Bash – printf: multibyte characters

bashcharacter encodingprintf

When trying to format printf output involving strings containing multi-byte characters, it became clear that printf does not count literal characters but the number of bytes, which makes formatting text difficult if single-byte and multi-byte characters are mixed. For example:

$ cat script
#!/bin/bash
declare -a a b
a+=("0")
a+=("00")
a+=("000")
a+=("0000")
a+=("00000")
b+=("0")
b+=("├─00")
b+=("├─000")
b+=("├─0000")
b+=("└─00000")
printf "%-15s|\n" "${a[@]}" "${b[@]}"

$ ./script
0              |
00             |
000            |
0000           |
00000          |
0              |
├─00       |
├─000      |
├─0000     |
└─00000    |

I found various suggested work-arounds (mainly wrappers using another language or utility to print the text). Are there any native bash solutions? None of the documented printf format strings appear to help. Would the locale settings be relevant in this situation, e.g., to use a fixed-width character encoding like UTF-32?

Best Answer

You could work around it by telling the terminal to move the cursor to the desired position, instead of having printf count the characters.:

$ printf "%s\033[10G-\n" "abc" "├─cd" "└──ef"
abc      -
├─cd     -
└──ef    -

Well, assuming you're printing to a terminal, that is...
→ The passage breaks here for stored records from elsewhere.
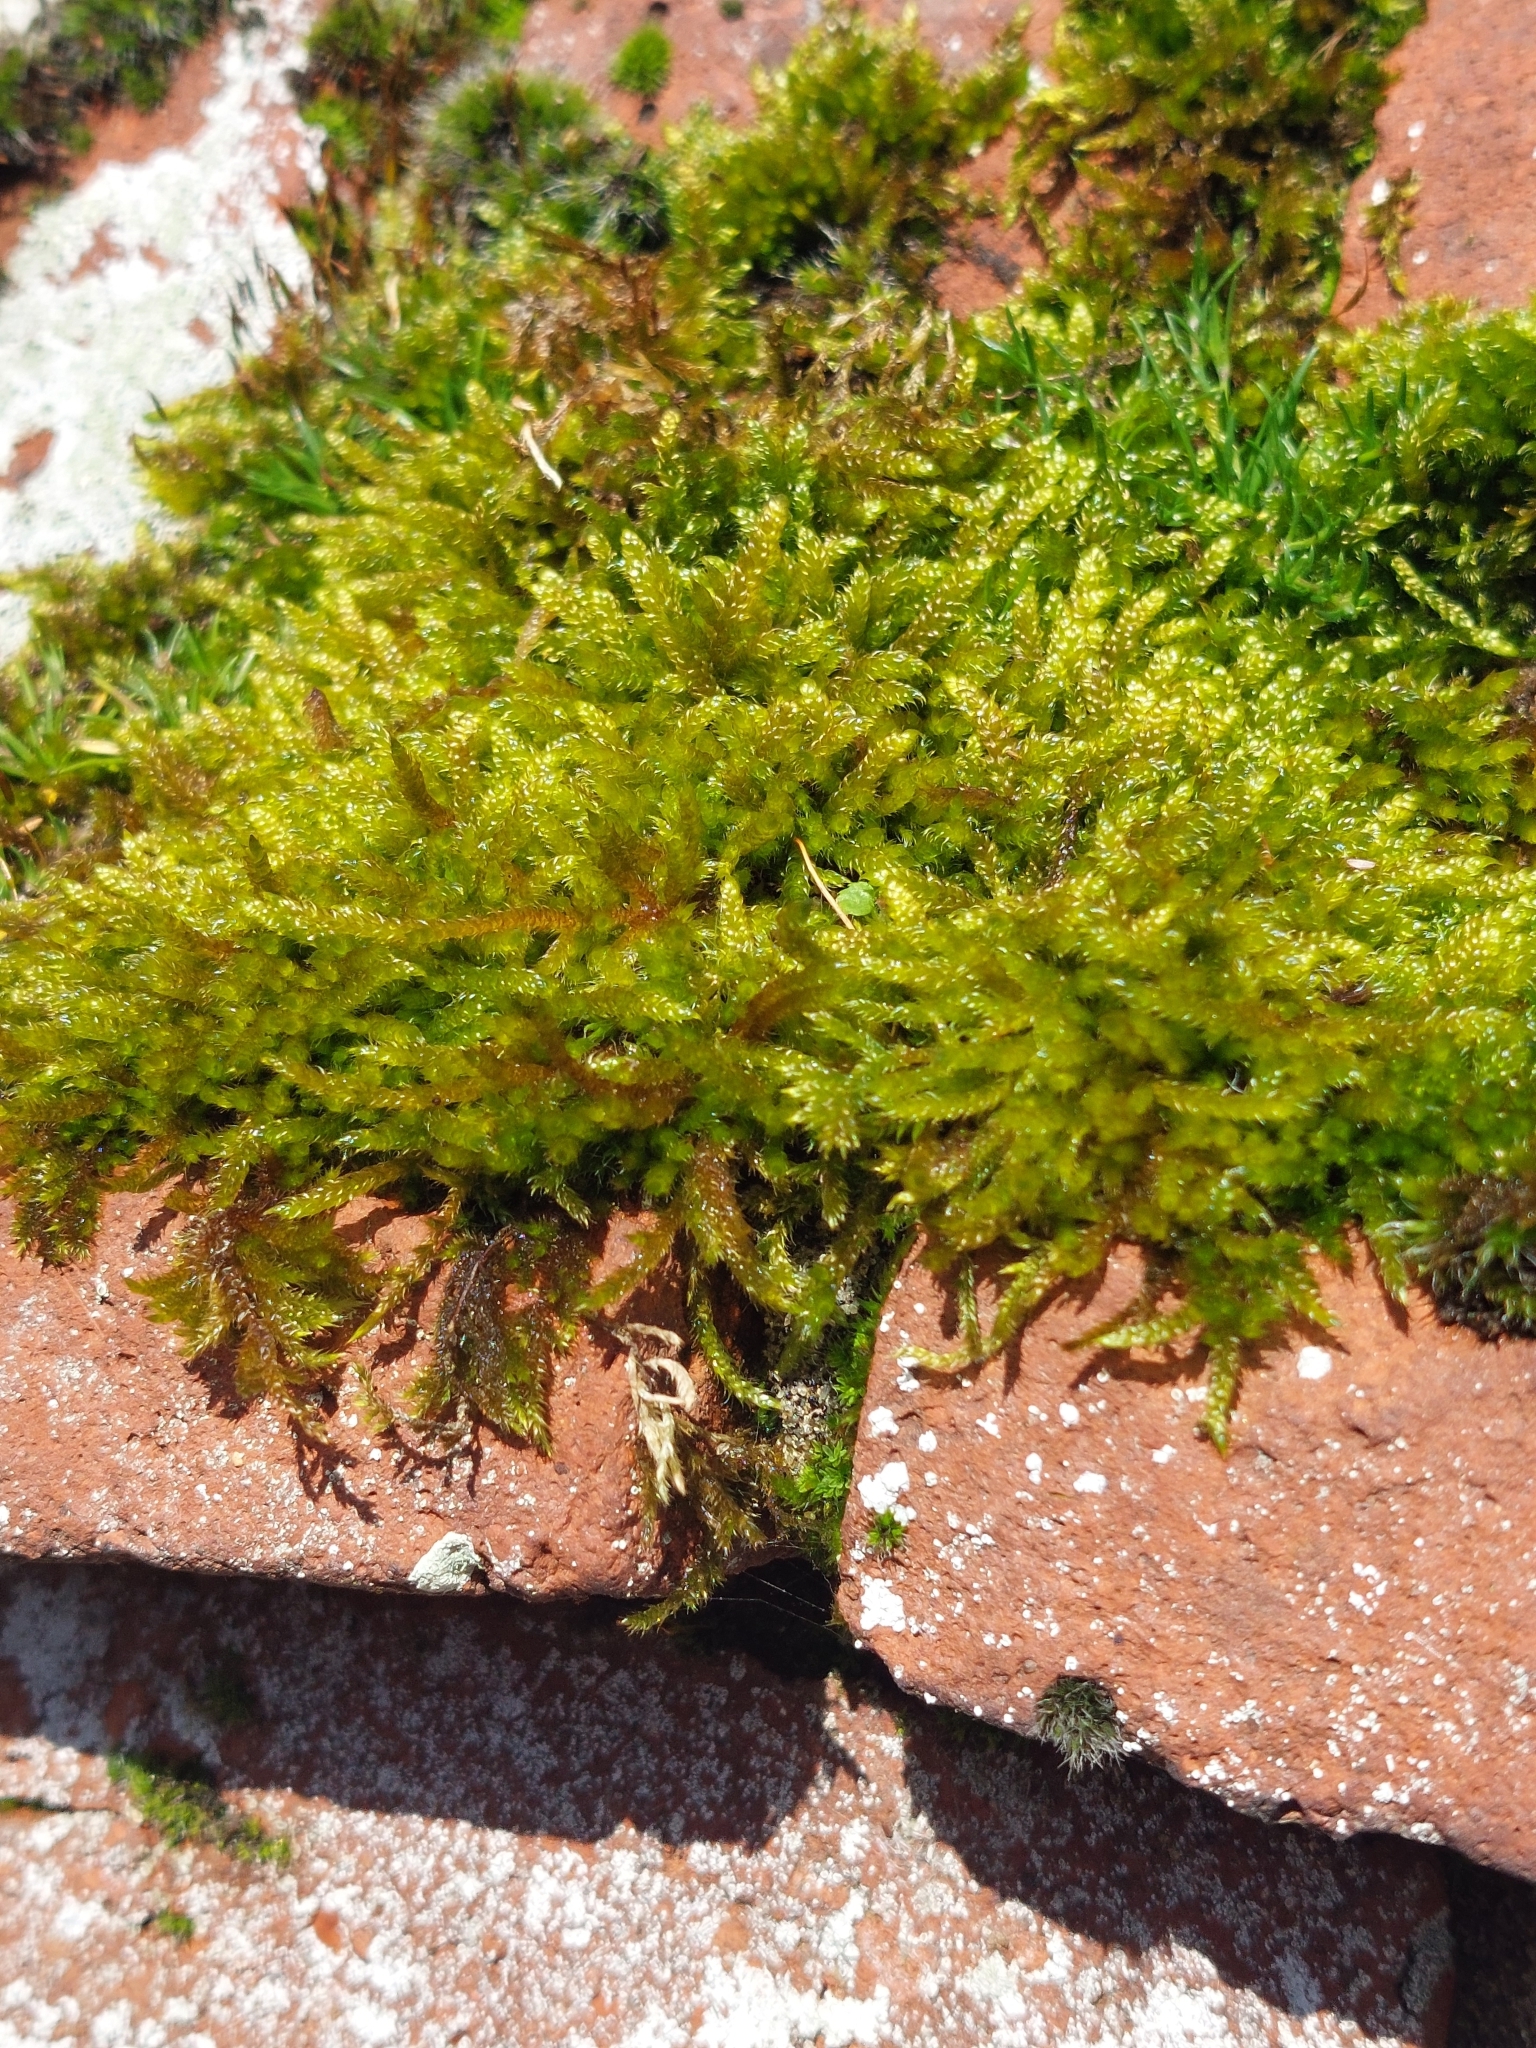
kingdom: Plantae
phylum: Bryophyta
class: Bryopsida
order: Hypnales
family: Hypnaceae
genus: Hypnum
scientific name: Hypnum cupressiforme
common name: Cypress-leaved plait-moss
The control sequence there is <ESC>[nnG where nn is the column to move to, in decimal.

Of course, if the first column is longer than the allocated space, the result isn't too nice:

$ printf "%s\033[10G-\n" "abcdefghijkl"
abcdefghi-kl

To work around that, you could explicitly clear the rest of the line (<ESC>[K) before printing the following column.

$ printf "%s\033[10G\033[K-\n" "abcdefghijkl"
abcdefghi-

Another way would be to do the padding manually, assuming we have something that can determine the length of the string in characters. This seems to work in Bash for simple characters, but is of course a bit ugly. Zero-width and double width characters will probably break it, and I didn't test combining characters either.

#!/bin/bash
pad() { 
    # parameters:
    #  1: name of variable to pad
    #  2: length to pad to
    local string=${!1}
    local len=${#string}
    printf -v "$1" "%s%$(($2 - len))s" "$string" ""
}
echo "1234567890"
for x in "abc" "├─cd" "└──ef" ; do
    pad x 9
    printf "%s-\n" "$x"
done

And the output is:

1234567890
abc      -
├─cd     -
└──ef    -